Un troisième chemin est beaucoup plus subtil et fonctionne via le coût d'opportunité. Les bons du Trésor à court terme offrent désormais près de 4 %, un rendement sûr et liquide qui concurrence directement les paris spéculatifs. Ainsi, comme les titres d'État rapportent bien cela, une partie du capital qui aurait pu chercher à investir dans le bitcoin peut désormais s'installer confortablement dans des bons du Trésor.
Hausse pour la thèse, baissière pour le trade
C’est aussi un très mauvais moment pour le marché du bitcoin.
Les ventes ont été incessantes, avec BTC descendant en dessous de 70 000 $ le 2 juin pour la première fois depuis avril et échangé près de 63 650 $ le 4 juin, après avoir brièvement franchi la barre des 62 000 $ en séance et se situant environ à 50 % en dessous de son record d'octobre à 126 198 $. Les ETF spot ont enregistré une série record de 11 séances de sorties d'environ 3,45 milliards de dollars et le plus grand retrait hebdomadaire depuis le lancement des fonds en 2024.

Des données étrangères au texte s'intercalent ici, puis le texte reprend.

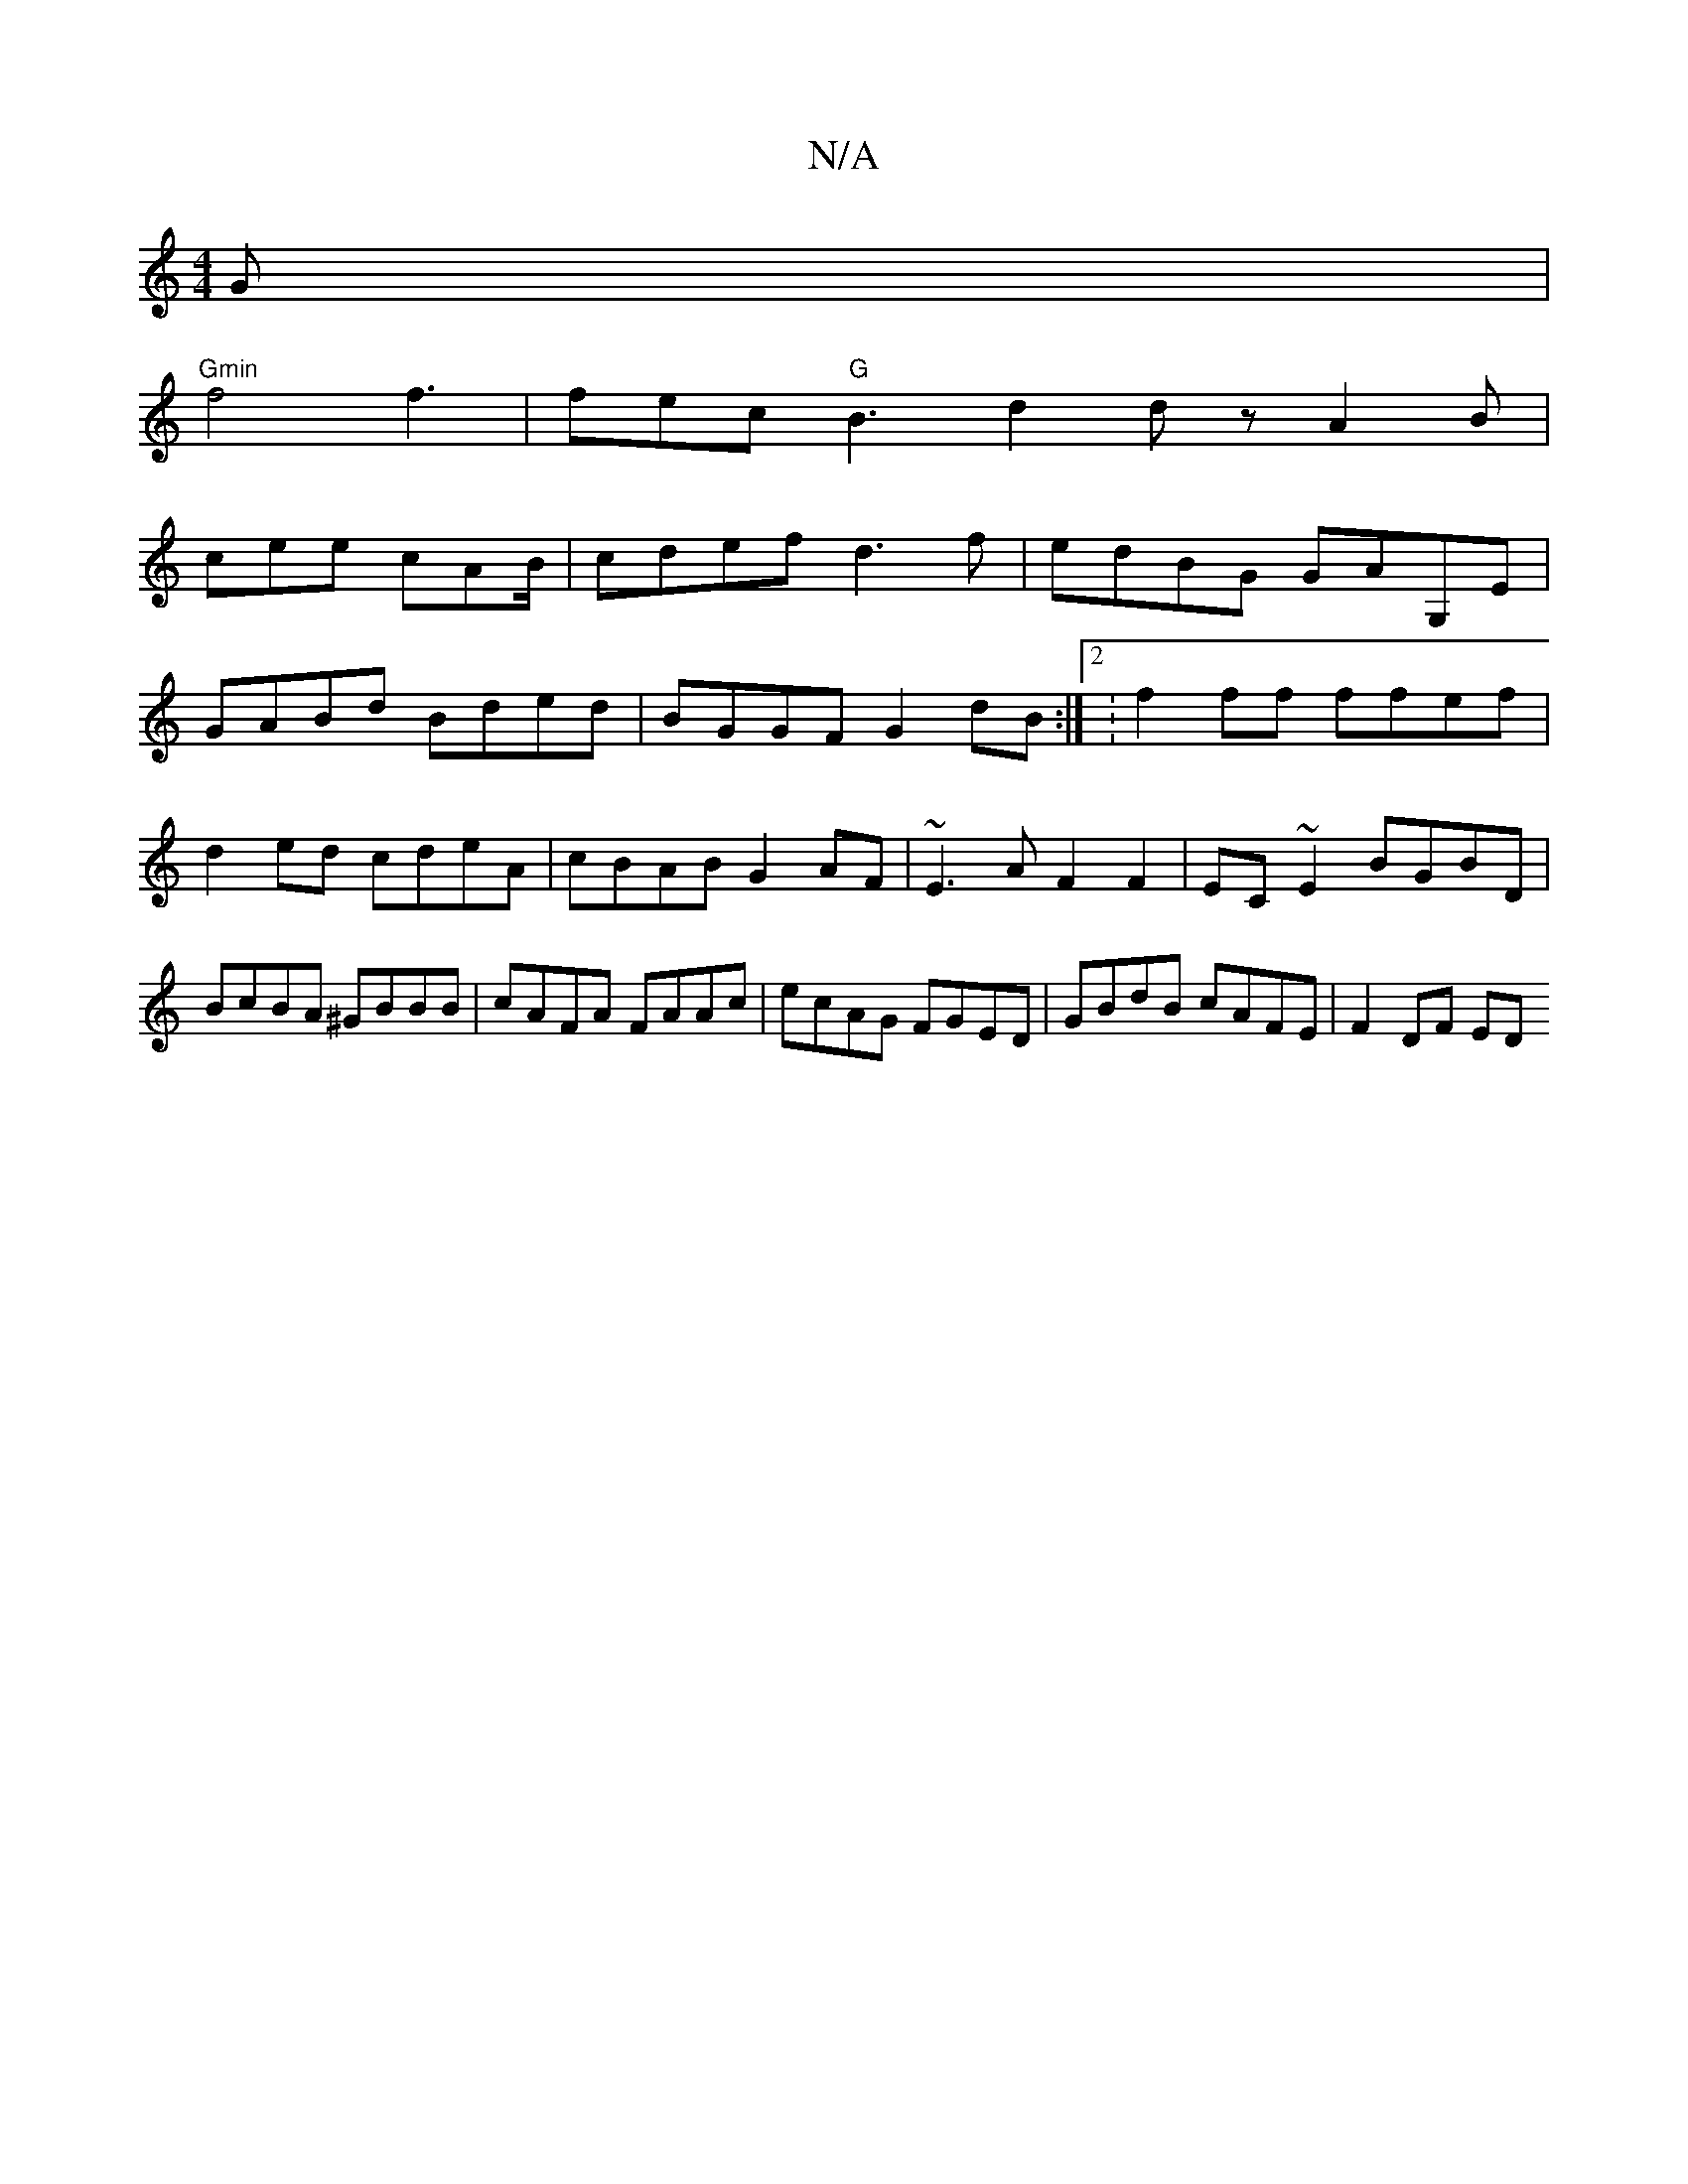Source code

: X:1
T:N/A
M:4/4
R:N/A
K:Cmajor
G |
"Gmin"f4f3 | fec "G"B3 d2 dz A2B|
cee cAB/|cdef d3f|edBG GAG,E|
GABd Bded|BGGF G2 dB:|2 :f2 ff ffef | d2ed cdeA | cBAB G2AF | ~E3A F2F2 |EC~E2 BGBD|BcBA ^GBBB|cAFA FAAc|ecAG FGED|GBdB cAFE|F2DF ED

Les dollars à risque semblent se déplacer vers un rallye boursier piloté par l’IA, et l’acheteur institutionnel marginal des 18 derniers mois est devenu le vendeur marginal. Avec un retrait de trésorerie en plus de ces rachats, une réévaluation des taux hawkish et un dollar plus fort, le coussin de liquidité sur lequel BTC compte habituellement pour se renforcer est retiré.
Il y a aussi une chance que l'accumulation de TGA ne génère aucun bruit du tout. Si la demande de bons reste forte et que les soldes restants de reverse repo et les achats continus de bons par la Réserve fédérale maintiennent les réserves à un niveau confortable, le renflouement pourrait se faire sur les marchés avec peu de friction.

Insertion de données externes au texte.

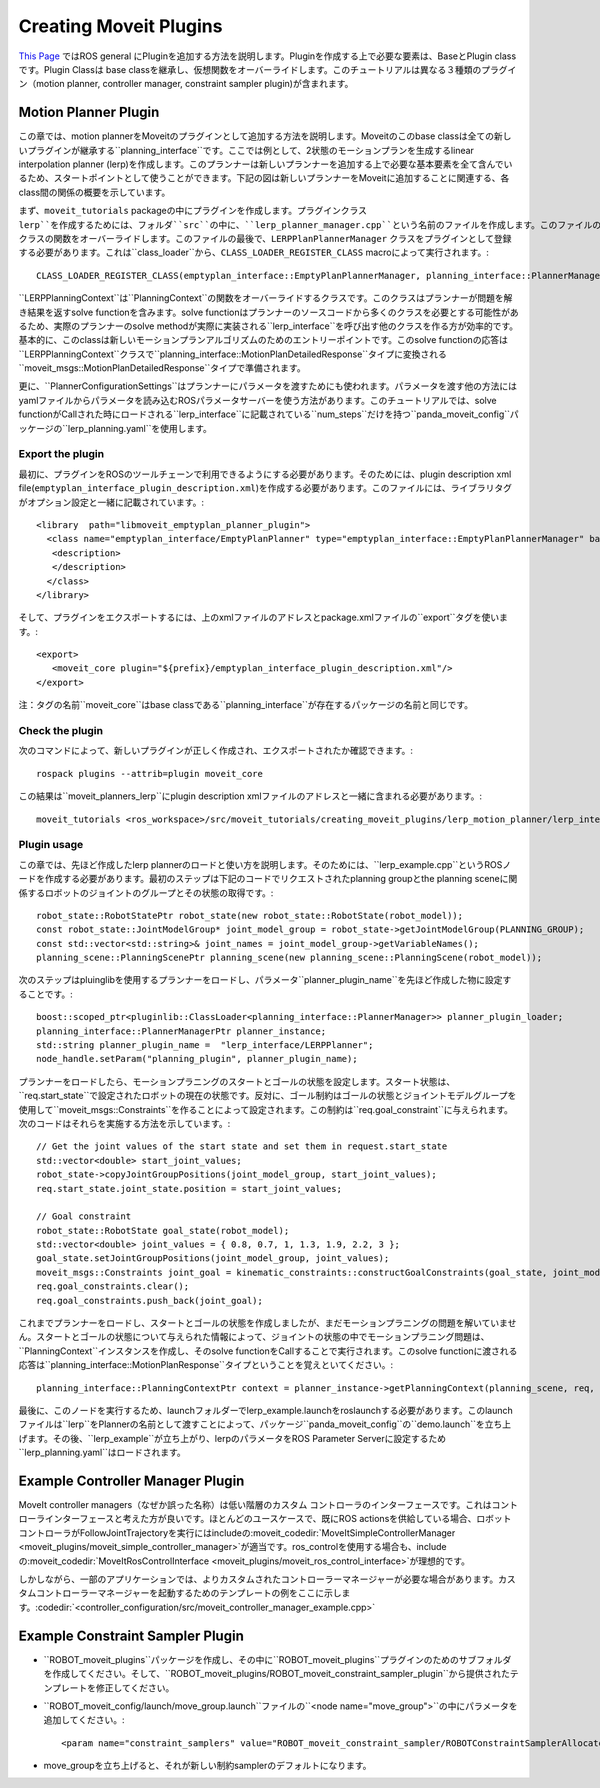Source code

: Creating Moveit Plugins
========================
`This Page <http://wiki.ros.org/pluginlib>`_ ではROS general にPluginを追加する方法を説明します。Pluginを作成する上で必要な要素は、BaseとPlugin classです。Plugin Classは base classを継承し、仮想関数をオーバーライドします。このチュートリアルは異なる３種類のプラグイン（motion planner, controller manager, constraint sampler plugin)が含まれます。


Motion Planner Plugin
----------------------
この章では、motion plannerをMoveitのプラグインとして追加する方法を説明します。Moveitのこのbase classは全ての新しいプラグインが継承する``planning_interface``です。ここでは例として、2状態のモーションプランを生成するlinear interpolation planner (lerp)を作成します。このプランナーは新しいプランナーを追加する上で必要な基本要素を全て含んでいるため、スタートポイントとして使うことができます。下記の図は新しいプランナーをMoveitに追加することに関連する、各class間の関係の概要を示しています。

.. image:: lerp_motion_planner/lerp_planner.png

まず、``moveit_tutorials`` packageの中にプラグインを作成します。プラグインクラス ``lerp``を作成するためには、フォルダ``src``の中に、``lerp_planner_manager.cpp``という名前のファイルを作成します。このファイルの中で、``LERPPlanPlannerManager``は``planning_interface``から``PlannerManager`` クラスの関数をオーバーライドします。このファイルの最後で、``LERPPlanPlannerManager`` クラスをプラグインとして登録する必要があります。これは``class_loader``から、``CLASS_LOADER_REGISTER_CLASS`` macroによって実行されます。: ::

  CLASS_LOADER_REGISTER_CLASS(emptyplan_interface::EmptyPlanPlannerManager, planning_interface::PlannerManager);

``LERPPlanningContext``は``PlanningContext``の関数をオーバーライドするクラスです。このクラスはプランナーが問題を解き結果を返すsolve functionを含みます。solve functionはプランナーのソースコードから多くのクラスを必要とする可能性があるため、実際のプランナーのsolve methodが実際に実装される``lerp_interface``を呼び出す他のクラスを作る方が効率的です。基本的に、このclassは新しいモーションプランアルゴリズムのためのエントリーポイントです。このsolve functionの応答は``LERPPlanningContext``クラスで``planning_interface::MotionPlanDetailedResponse``タイプに変換される``moveit_msgs::MotionPlanDetailedResponse``タイプで準備されます。

更に、``PlannerConfigurationSettings``はプランナーにパラメータを渡すためにも使われます。パラメータを渡す他の方法にはyamlファイルからパラメータを読み込むROSパラメータサーバーを使う方法があります。このチュートリアルでは、solve functionがCallされた時にロードされる``lerp_interface``に記載されている``num_steps``だけを持つ``panda_moveit_config``パッケージの``lerp_planning.yaml``を使用します。

Export the plugin
^^^^^^^^^^^^^^^^^^

最初に、プラグインをROSのツールチェーンで利用できるようにする必要があります。そのためには、plugin description xml file(``emptyplan_interface_plugin_description.xml``)を作成する必要があります。このファイルには、ライブラリタグがオプション設定と一緒に記載されています。: ::

  <library  path="libmoveit_emptyplan_planner_plugin">
    <class name="emptyplan_interface/EmptyPlanPlanner" type="emptyplan_interface::EmptyPlanPlannerManager" base_class_type="planning_interface::PlannerManager">
     <description>
     </description>
    </class>
  </library>

そして、プラグインをエクスポートするには、上のxmlファイルのアドレスとpackage.xmlファイルの``export``タグを使います。: ::

 <export>
    <moveit_core plugin="${prefix}/emptyplan_interface_plugin_description.xml"/>
 </export>

注：タグの名前``moveit_core``はbase classである``planning_interface``が存在するパッケージの名前と同じです。

Check the plugin
^^^^^^^^^^^^^^^^^

次のコマンドによって、新しいプラグインが正しく作成され、エクスポートされたか確認できます。: ::

  rospack plugins --attrib=plugin moveit_core

この結果は``moveit_planners_lerp``にplugin description xmlファイルのアドレスと一緒に含まれる必要があります。: ::

  moveit_tutorials <ros_workspace>/src/moveit_tutorials/creating_moveit_plugins/lerp_motion_planner/lerp_interface_plugin_description.xml

Plugin usage
^^^^^^^^^^^^^

この章では、先ほど作成したlerp plannerのロードと使い方を説明します。そのためには、``lerp_example.cpp``というROSノードを作成する必要があります。最初のステップは下記のコードでリクエストされたplanning groupとthe planning sceneに関係するロボットのジョイントのグループとその状態の取得です。: ::

  robot_state::RobotStatePtr robot_state(new robot_state::RobotState(robot_model));
  const robot_state::JointModelGroup* joint_model_group = robot_state->getJointModelGroup(PLANNING_GROUP);
  const std::vector<std::string>& joint_names = joint_model_group->getVariableNames();
  planning_scene::PlanningScenePtr planning_scene(new planning_scene::PlanningScene(robot_model));

次のステップはpluinglibを使用するプランナーをロードし、パラメータ``planner_plugin_name``を先ほど作成した物に設定することです。: ::

    boost::scoped_ptr<pluginlib::ClassLoader<planning_interface::PlannerManager>> planner_plugin_loader;
    planning_interface::PlannerManagerPtr planner_instance;
    std::string planner_plugin_name =  "lerp_interface/LERPPlanner";
    node_handle.setParam("planning_plugin", planner_plugin_name);

プランナーをロードしたら、モーションプラニングのスタートとゴールの状態を設定します。スタート状態は、``req.start_state``で設定されたロボットの現在の状態です。反対に、ゴール制約はゴールの状態とジョイントモデルグループを使用して``moveit_msgs::Constraints``を作ることによって設定されます。この制約は``req.goal_constraint``に与えられます。次のコードはそれらを実施する方法を示しています。: ::

  // Get the joint values of the start state and set them in request.start_state
  std::vector<double> start_joint_values;
  robot_state->copyJointGroupPositions(joint_model_group, start_joint_values);
  req.start_state.joint_state.position = start_joint_values;

  // Goal constraint
  robot_state::RobotState goal_state(robot_model);
  std::vector<double> joint_values = { 0.8, 0.7, 1, 1.3, 1.9, 2.2, 3 };
  goal_state.setJointGroupPositions(joint_model_group, joint_values);
  moveit_msgs::Constraints joint_goal = kinematic_constraints::constructGoalConstraints(goal_state, joint_model_group);
  req.goal_constraints.clear();
  req.goal_constraints.push_back(joint_goal);

これまでプランナーをロードし、スタートとゴールの状態を作成しましたが、まだモーションプラニングの問題を解いていません。スタートとゴールの状態について与えられた情報によって、ジョイントの状態の中でモーションプラニング問題は、``PlanningContext``インスタンスを作成し、そのsolve functionをCallすることで実行されます。このsolve functionに渡される応答は``planning_interface::MotionPlanResponse``タイプということを覚えといてください。: ::

    planning_interface::PlanningContextPtr context = planner_instance->getPlanningContext(planning_scene, req, res.error_code_);

最後に、このノードを実行するため、launchフォルダーでlerp_example.launchをroslaunchする必要があります。このlaunchファイルは``lerp``をPlannerの名前として渡すことによって、パッケージ``panda_moveit_config``の``demo.launch``を立ち上げます。その後、``lerp_example``が立ち上がり、lerpのパラメータをROS Parameter Serverに設定するため``lerp_planning.yaml``はロードされます。

Example Controller Manager Plugin
----------------------------------

MoveIt controller managers（なぜか誤った名称）は低い階層のカスタム コントローラのインターフェースです。これはコントローラインターフェースと考えた方が良いです。ほとんどのユースケースで、既にROS actionsを供給している場合、ロボットコントローラがFollowJointTrajectoryを実行にはincludeの:moveit_codedir:`MoveItSimpleControllerManager <moveit_plugins/moveit_simple_controller_manager>`が適当です。ros_controlを使用する場合も、includeの:moveit_codedir:`MoveItRosControlInterface <moveit_plugins/moveit_ros_control_interface>`が理想的です。

しかしながら、一部のアプリケーションでは、よりカスタムされたコントローラーマネージャーが必要な場合があります。カスタムコントローラーマネージャーを起動するためのテンプレートの例をここに示します。:codedir:`<controller_configuration/src/moveit_controller_manager_example.cpp>`

Example Constraint Sampler Plugin
----------------------------------

* ``ROBOT_moveit_plugins``パッケージを作成し、その中に``ROBOT_moveit_plugins``プラグインのためのサブフォルダを作成してください。そして、``ROBOT_moveit_plugins/ROBOT_moveit_constraint_sampler_plugin``から提供されたテンプレートを修正してください。

* ``ROBOT_moveit_config/launch/move_group.launch``ファイルの``<node name="move_group">``の中にパラメータを追加してください。: ::

  <param name="constraint_samplers" value="ROBOT_moveit_constraint_sampler/ROBOTConstraintSamplerAllocator"/>

* move_groupを立ち上げると、それが新しい制約samplerのデフォルトになります。


Des données économiques faibles pourraient encore accélérer les attentes de réduction des taux plus rapidement que le Trésor ne retire des liquidités, même si la série récente de données solides sur l'emploi les a poussées dans l'autre sens, et Bitcoin a déjà montré qu'il pouvait front-run a liquidity turn une fois que les conditions sont favorables.
Beaucoup pensent que la valeur à long terme du bitcoin repose en réalité sur ce type d’emprunt public, les déficits incessants et la charge de dette croissante que tout le monde attend pour aboutir à une dépréciation monétaire.

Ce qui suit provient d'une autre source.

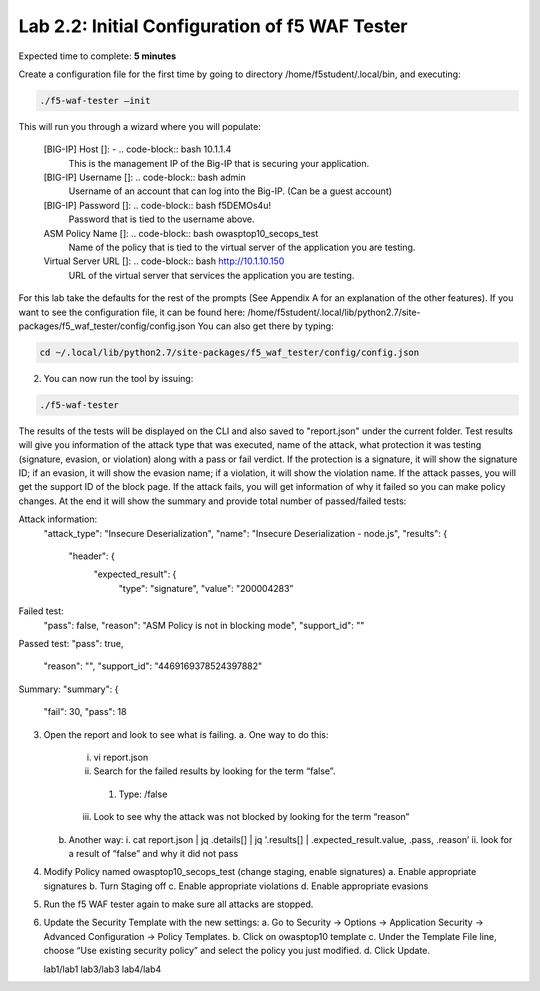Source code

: Lab 2.2: Initial Configuration of f5 WAF Tester
========================================================

Expected time to complete: **5 minutes**

Create a configuration file for the first time by going to directory /home/f5student/.local/bin, and executing:

.. code-block:: bash

      ./f5-waf-tester –init

This will run you through a wizard where you will populate:

	[BIG-IP] Host []: - .. code-block:: bash 10.1.1.4
		This is the management IP of the Big-IP that is securing your application.

	[BIG-IP] Username []: .. code-block:: bash admin
		Username of an account that can log into the Big-IP. (Can be a guest account)

	[BIG-IP] Password []: .. code-block:: bash f5DEMOs4u!
		Password that is tied to the username above.

	ASM Policy Name []: .. code-block:: bash owasptop10_secops_test
		Name of the policy that is tied to the virtual server of the application you are testing.

	Virtual Server URL []: .. code-block:: bash http://10.1.10.150 
		URL of the virtual server that services the application you are testing. 

For this lab take the defaults for the rest of the prompts (See Appendix A for an explanation of the other features).  If you want to see the configuration file, it can be found here: /home/f5student/.local/lib/python2.7/site-packages/f5_waf_tester/config/config.json 
You can also get there by typing:

.. code-block:: bash

	cd ~/.local/lib/python2.7/site-packages/f5_waf_tester/config/config.json

2.	You can now run the tool by issuing:

.. code-block:: bash

	./f5-waf-tester

The results of the tests will be displayed on the CLI and also saved to "report.json" under the current folder. Test results will give you information of the attack type that was executed, name of the attack, what protection it was testing (signature, evasion, or violation) along with a pass or fail verdict. If the protection is a signature, it will show the signature ID; if an evasion, it will show the evasion name; if a violation, it will show the violation name.  If the attack passes, you will get the support ID of the block page.  If the attack fails, you will get information of why it failed so you can make policy changes.  At the end it will show the summary and provide total number of passed/failed tests:

Attack information:
      	"attack_type": "Insecure Deserialization", 
      	"name": "Insecure Deserialization - node.js", 
      	"results": {
        		"header": {
          			"expected_result": {
            				"type": "signature", 
            				"value": "200004283”
Failed test:
          	"pass": false, 
          	"reason": "ASM Policy is not in blocking mode", 
          	"support_id": ""
Passed test:
"pass": true, 
          	"reason": "", 
          	"support_id": "4469169378524397882"
Summary:
"summary": {
    		"fail": 30, 
    		"pass": 18

3.	Open the report and look to see what is failing.
	a.	One way to do this:
		i.	vi report.json
		ii.	 Search for the failed results by looking for the term “false”.
			1.	Type: /false
		iii.	Look to see why the attack was not blocked by looking for the term “reason”
	b.	Another way:
		i.	cat report.json | jq .details[] | jq '.results[] | .expected_result.value, .pass, .reason’
		ii.	look for a result of “false” and why it did not pass
4.	Modify Policy named owasptop10_secops_test (change staging, enable signatures) 
	a.	Enable appropriate signatures
	b.	Turn Staging off
	c.	Enable appropriate violations
	d.	Enable appropriate evasions
5.	Run the f5 WAF tester again to make sure all attacks are stopped.
6.	Update the Security Template with the new settings:
	a.	Go to Security -> Options -> Application Security -> Advanced Configuration -> Policy Templates.
	b.	Click on owasptop10 template
	c.	Under the Template File line, choose “Use existing security policy” and select the policy you just modified.
	d.	Click Update.

	.. image:: images/policy-template.png

	lab1/lab1
	lab3/lab3
   	lab4/lab4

Ce type de raisonnement a été presque confirmé lorsque le secrétaire au Trésor Scott Bessent a déclaré au Sénat que le gouvernement n'avait aucun pouvoir pour sauver le bitcoin. Toutefois, l'émission de bons du Trésor qui alimente ce scénario sur plusieurs années peut absolument étouffer le commerce sur quelques semaines en absorbant tout le cash disponible sur lequel les actifs à risque comme le bitcoin s'appuient.
La dette peut être haussière pour le bitcoin en général, mais baissière pour son prochain échange. Pour l'instant, le marché réévalue intensément à quel point la Fed pourrait devenir hawkish, alors que la meilleure question est de savoir si le système dispose de suffisamment de liquidités pour absorber le renouvellement des Treasury avant que les actifs dépendants de la liquidité ne commencent à ressentir la pression.
Le post A needed $900B Treasury cash rebuild could quietly drain the liquidity Bitcoin needs est apparu pour la première fois sur CryptoSlate.